Problem => Please edit the records below, replacing each "after 60" with "after 60 arrows" and changing nothing else.

Data provided =>
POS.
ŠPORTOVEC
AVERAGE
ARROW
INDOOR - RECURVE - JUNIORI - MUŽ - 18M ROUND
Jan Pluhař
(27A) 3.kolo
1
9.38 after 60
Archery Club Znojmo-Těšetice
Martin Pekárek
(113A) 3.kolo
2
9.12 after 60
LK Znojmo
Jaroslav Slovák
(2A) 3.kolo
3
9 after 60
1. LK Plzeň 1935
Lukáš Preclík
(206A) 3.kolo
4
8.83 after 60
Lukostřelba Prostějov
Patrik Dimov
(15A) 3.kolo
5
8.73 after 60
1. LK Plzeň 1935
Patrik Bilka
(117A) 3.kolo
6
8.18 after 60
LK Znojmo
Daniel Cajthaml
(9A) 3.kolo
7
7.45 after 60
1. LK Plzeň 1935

Response for this exercise =>
POS.
ŠPORTOVEC
AVERAGE
ARROW
INDOOR - RECURVE - JUNIORI - MUŽ - 18M ROUND
Jan Pluhař
(27A) 3.kolo
1
9.38 after 60 arrows
Archery Club Znojmo-Těšetice
Martin Pekárek
(113A) 3.kolo
2
9.12 after 60 arrows
LK Znojmo
Jaroslav Slovák
(2A) 3.kolo
3
9 after 60 arrows
1. LK Plzeň 1935
Lukáš Preclík
(206A) 3.kolo
4
8.83 after 60 arrows
Lukostřelba Prostějov
Patrik Dimov
(15A) 3.kolo
5
8.73 after 60 arrows
1. LK Plzeň 1935
Patrik Bilka
(117A) 3.kolo
6
8.18 after 60 arrows
LK Znojmo
Daniel Cajthaml
(9A) 3.kolo
7
7.45 after 60 arrows
1. LK Plzeň 1935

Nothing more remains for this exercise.